Das einundzwanzigste Jahrhundert Indien ist erneut zu einem Ort geworden, an dem sich seine Minderheiten nicht wohl fühlen, da die Jai Shri Ram singende Menschenmengen und Goli-Maro-Slogan-Politiker sind. Ich finde Kerala eine wahre Oase, in der Menschen aller Gemeinschaften mehr oder weniger harmonisch zusammenleben (außer natürlich wegen seines schlechten Umgangs mit öffentlichen Abfällen).
Was macht Kerala zu einem zivilisierten Ort? Auch Kerala hat eine kleine Zahl von Menschen, die Minderheiten verabscheuen, aber wie die jüngsten Wahlen gezeigt haben, ist ihr Anteil deutlich zurückgegangen. Warum so? Hohe Alphabetisierung und geringe Armut. Deshalb erscheint ein sonst gewöhnliches staatliches Covid-Krankenhaus von Kerala so einzigartig.
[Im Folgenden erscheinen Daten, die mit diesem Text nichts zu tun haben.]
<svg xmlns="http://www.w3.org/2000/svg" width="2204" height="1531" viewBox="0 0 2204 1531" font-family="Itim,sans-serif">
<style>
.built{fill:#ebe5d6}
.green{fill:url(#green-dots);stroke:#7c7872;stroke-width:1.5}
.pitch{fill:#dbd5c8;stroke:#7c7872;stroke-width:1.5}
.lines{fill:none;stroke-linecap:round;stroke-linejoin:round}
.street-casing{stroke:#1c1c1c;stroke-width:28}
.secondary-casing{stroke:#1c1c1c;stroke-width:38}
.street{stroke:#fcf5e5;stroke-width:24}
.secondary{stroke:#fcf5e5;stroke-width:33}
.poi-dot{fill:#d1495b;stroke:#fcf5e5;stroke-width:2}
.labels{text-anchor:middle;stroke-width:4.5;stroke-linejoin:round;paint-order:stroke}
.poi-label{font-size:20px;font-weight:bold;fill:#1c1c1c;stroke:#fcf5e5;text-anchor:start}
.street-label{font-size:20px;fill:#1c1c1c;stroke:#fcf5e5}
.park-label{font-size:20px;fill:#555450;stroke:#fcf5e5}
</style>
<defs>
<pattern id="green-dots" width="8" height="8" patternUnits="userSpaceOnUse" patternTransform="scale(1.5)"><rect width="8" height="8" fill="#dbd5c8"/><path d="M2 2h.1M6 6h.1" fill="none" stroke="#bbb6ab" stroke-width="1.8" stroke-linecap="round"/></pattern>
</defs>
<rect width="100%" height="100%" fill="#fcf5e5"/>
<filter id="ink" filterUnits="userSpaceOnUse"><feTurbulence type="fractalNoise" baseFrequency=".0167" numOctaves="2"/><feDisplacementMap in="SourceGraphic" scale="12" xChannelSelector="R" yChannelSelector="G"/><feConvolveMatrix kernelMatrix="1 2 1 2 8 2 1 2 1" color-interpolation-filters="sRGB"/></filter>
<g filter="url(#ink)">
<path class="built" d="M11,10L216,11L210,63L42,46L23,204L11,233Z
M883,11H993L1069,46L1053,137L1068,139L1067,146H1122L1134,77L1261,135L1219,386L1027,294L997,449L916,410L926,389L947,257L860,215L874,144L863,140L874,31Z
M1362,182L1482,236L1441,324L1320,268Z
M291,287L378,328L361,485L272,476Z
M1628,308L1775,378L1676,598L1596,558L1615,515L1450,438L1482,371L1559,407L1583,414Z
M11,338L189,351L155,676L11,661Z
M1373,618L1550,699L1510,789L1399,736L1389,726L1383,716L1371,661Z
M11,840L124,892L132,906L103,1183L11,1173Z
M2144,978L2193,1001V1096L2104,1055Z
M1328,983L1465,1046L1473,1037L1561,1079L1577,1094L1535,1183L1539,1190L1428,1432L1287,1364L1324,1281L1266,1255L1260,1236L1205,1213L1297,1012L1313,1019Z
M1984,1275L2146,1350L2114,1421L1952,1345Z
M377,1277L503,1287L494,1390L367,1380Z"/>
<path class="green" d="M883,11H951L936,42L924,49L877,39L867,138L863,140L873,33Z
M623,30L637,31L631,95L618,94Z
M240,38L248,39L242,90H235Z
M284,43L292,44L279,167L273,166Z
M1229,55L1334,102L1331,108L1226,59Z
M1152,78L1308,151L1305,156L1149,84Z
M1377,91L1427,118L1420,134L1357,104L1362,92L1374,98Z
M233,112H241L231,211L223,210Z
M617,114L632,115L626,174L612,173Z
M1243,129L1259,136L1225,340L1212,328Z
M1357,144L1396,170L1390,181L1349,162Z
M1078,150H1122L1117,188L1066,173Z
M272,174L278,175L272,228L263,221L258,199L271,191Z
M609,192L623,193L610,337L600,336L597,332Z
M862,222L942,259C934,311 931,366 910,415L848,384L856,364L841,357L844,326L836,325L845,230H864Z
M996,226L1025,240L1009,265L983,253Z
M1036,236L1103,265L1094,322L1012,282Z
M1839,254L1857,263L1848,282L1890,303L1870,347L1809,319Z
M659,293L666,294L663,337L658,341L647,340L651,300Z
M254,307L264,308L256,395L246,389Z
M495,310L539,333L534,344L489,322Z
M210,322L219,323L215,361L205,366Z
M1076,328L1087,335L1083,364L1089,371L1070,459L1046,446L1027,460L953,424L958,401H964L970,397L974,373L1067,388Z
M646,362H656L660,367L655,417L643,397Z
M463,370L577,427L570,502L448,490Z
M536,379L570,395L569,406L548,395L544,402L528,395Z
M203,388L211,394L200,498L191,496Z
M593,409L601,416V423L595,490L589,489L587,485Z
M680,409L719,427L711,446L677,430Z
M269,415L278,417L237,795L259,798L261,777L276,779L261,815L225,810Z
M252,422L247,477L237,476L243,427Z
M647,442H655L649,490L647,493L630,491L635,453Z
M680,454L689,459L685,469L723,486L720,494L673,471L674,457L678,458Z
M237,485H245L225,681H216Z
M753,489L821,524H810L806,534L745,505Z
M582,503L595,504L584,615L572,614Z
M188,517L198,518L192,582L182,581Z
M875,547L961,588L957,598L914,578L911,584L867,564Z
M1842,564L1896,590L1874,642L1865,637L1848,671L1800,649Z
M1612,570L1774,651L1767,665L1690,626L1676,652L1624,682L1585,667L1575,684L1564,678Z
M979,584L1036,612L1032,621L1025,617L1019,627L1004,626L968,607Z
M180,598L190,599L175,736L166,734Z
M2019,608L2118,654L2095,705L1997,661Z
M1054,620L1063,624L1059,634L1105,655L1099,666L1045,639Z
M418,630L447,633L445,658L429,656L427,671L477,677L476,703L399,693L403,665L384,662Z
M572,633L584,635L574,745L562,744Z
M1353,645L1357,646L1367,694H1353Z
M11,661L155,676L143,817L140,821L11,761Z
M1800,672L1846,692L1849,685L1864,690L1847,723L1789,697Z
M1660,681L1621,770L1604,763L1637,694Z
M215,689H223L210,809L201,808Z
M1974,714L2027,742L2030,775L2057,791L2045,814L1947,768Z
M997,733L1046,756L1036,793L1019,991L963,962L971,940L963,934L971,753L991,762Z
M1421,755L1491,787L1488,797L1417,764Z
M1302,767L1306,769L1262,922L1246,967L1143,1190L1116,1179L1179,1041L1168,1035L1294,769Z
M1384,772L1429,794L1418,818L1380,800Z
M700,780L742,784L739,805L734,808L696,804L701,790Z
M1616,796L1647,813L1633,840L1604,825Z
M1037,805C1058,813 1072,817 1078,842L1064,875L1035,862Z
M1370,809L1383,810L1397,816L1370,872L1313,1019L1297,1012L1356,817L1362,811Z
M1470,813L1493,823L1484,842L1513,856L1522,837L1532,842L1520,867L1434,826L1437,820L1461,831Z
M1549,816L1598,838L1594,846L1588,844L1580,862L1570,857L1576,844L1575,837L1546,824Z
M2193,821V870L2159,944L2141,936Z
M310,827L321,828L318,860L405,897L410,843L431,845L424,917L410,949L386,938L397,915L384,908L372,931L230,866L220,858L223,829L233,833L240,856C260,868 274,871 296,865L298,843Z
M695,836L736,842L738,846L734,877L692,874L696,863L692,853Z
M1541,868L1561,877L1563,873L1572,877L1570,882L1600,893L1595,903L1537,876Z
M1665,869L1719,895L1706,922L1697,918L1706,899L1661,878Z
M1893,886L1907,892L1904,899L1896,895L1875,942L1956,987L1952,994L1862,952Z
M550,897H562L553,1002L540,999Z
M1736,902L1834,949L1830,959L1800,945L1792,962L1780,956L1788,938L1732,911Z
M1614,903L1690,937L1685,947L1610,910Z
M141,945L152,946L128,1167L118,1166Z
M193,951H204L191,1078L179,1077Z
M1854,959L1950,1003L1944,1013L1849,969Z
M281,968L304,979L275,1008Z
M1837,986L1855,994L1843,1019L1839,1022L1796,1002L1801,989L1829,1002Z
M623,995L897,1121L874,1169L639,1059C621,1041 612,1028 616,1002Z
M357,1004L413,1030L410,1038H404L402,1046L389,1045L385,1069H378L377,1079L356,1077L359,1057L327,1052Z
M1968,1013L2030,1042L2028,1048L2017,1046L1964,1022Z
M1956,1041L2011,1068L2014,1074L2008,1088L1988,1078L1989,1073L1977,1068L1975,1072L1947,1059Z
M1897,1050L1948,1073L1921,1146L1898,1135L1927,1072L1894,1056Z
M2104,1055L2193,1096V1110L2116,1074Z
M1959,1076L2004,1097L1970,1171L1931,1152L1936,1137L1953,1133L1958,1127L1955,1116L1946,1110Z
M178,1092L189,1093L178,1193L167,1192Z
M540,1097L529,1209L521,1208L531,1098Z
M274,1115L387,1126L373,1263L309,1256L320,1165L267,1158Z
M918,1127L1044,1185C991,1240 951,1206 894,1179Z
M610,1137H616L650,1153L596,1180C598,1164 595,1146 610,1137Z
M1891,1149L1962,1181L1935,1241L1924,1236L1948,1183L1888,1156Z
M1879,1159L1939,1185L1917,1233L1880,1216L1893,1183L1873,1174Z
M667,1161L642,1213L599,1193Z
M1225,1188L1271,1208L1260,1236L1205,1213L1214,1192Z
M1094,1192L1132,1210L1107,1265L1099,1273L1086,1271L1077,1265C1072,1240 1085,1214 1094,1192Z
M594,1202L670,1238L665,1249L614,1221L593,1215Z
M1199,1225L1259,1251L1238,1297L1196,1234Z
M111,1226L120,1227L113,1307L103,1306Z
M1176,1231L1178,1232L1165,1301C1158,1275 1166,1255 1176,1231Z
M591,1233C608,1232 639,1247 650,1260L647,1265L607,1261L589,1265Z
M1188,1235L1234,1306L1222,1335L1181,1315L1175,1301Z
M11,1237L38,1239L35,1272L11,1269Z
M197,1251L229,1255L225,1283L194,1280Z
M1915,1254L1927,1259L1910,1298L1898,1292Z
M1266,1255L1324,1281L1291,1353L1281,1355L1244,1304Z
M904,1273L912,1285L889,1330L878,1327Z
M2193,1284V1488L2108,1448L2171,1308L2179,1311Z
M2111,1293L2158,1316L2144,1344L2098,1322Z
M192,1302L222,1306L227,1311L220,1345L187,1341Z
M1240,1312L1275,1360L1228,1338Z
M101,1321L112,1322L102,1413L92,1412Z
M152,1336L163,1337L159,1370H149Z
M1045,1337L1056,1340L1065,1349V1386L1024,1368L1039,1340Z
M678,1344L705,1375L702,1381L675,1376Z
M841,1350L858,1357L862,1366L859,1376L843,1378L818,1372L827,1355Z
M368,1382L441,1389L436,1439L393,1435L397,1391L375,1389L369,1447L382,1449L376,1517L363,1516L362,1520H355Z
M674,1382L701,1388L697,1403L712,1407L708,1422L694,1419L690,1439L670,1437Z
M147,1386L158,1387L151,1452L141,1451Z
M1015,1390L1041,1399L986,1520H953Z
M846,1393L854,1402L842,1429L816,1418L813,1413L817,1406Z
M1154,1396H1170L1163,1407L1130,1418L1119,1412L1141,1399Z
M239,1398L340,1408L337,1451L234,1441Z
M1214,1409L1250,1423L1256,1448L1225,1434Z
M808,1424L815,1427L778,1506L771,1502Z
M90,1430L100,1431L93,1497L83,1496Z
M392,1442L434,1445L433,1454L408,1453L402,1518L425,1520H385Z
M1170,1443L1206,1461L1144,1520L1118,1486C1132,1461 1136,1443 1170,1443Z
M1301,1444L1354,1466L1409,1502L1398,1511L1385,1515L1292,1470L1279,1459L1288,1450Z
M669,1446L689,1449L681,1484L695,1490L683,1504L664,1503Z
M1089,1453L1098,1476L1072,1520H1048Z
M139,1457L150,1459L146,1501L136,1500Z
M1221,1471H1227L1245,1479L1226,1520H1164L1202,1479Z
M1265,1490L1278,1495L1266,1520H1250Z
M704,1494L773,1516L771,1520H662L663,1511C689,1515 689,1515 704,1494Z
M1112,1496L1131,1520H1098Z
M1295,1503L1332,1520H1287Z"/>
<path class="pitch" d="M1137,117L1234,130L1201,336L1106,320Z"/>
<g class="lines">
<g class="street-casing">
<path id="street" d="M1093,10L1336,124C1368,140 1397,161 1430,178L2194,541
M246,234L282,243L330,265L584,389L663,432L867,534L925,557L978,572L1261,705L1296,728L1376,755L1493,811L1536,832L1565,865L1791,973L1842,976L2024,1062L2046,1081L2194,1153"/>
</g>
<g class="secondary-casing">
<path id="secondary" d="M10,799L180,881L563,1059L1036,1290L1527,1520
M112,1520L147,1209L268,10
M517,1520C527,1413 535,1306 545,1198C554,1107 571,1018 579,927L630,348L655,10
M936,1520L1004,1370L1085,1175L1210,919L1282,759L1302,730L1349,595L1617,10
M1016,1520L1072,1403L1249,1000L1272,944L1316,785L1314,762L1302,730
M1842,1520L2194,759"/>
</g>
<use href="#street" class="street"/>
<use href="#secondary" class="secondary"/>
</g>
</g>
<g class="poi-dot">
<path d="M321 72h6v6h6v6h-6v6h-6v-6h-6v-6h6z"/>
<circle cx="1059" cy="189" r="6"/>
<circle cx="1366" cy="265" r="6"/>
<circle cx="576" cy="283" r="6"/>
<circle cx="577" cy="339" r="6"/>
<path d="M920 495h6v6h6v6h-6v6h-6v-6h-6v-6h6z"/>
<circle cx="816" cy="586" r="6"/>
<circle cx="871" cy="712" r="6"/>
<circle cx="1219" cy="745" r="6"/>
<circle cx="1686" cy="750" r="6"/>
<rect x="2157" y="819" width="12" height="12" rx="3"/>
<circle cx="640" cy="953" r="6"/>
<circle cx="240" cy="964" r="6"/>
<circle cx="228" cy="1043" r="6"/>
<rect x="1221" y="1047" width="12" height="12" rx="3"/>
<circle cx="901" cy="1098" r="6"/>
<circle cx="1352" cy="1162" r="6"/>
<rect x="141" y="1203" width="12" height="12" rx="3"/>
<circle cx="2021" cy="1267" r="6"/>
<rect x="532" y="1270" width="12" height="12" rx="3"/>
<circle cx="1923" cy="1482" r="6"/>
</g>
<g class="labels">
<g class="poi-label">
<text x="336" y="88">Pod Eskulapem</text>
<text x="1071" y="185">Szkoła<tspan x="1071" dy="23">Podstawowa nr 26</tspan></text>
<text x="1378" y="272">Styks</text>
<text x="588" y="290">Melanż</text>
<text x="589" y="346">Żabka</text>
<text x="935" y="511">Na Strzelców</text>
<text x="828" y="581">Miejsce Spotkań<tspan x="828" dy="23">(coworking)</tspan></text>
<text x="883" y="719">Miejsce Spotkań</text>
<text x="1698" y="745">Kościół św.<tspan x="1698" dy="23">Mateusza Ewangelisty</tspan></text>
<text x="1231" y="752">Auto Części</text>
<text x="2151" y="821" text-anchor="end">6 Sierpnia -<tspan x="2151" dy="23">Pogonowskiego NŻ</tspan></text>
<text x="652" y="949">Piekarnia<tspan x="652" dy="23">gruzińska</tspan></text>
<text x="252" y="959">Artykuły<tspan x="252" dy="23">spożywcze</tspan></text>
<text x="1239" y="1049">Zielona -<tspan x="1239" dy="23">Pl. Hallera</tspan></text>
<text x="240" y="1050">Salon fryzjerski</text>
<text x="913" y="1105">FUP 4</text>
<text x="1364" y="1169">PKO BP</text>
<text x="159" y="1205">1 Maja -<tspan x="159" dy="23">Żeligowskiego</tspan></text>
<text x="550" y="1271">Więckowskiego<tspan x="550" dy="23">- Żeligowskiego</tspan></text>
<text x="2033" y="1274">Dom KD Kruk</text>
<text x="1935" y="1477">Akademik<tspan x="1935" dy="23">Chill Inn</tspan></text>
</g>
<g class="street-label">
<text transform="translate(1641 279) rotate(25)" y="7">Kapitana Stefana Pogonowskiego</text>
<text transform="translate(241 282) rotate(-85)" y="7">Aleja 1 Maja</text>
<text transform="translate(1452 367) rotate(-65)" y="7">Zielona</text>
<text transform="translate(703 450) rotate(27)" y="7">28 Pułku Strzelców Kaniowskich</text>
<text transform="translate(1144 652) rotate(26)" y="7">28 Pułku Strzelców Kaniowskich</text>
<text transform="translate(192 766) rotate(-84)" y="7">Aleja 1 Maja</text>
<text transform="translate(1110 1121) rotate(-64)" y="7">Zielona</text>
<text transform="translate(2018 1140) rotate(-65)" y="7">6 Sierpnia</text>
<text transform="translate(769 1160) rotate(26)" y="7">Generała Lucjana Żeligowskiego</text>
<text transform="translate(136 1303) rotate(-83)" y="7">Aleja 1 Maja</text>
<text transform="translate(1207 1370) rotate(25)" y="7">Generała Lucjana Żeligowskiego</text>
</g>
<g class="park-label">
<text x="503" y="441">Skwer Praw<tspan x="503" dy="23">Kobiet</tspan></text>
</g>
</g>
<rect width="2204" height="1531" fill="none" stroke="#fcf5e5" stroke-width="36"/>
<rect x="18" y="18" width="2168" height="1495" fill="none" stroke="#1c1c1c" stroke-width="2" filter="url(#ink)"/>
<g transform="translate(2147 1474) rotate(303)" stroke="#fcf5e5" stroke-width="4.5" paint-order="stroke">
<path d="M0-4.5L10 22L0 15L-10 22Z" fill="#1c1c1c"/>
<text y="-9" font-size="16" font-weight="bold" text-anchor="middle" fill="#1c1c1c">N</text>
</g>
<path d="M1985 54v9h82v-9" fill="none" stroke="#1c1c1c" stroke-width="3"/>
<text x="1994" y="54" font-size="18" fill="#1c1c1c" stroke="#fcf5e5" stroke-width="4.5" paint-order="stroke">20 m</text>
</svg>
Kann Indien der Not der meisten postkolonialen Staaten entkommen? Ja, aber nur, wenn Indien insgesamt über eine hohe Alphabetisierung und geringe Armut verfügt. Solange Goli-Maaro-chantende religiöse Fundamentalisten die Show in Indien leiten, werden wir weiterhin eine hinduistische Version des islamistischen Pakistans sein. Selbst Kerala könnte in eine Jauchegrube mörderischen Fundamentalismus verkommen, wenn wir nicht ewig gegen diese religiöse Monstrosität wachen.
Diese Kolumne erschien erstmals in der Printausgabe am 19. Juni 2021 unter dem Titel „Lektionen aus einer Kerala-Covid-Station. Der Autor lehrte Philosophie am St Stephen’s College der Universität Delhi.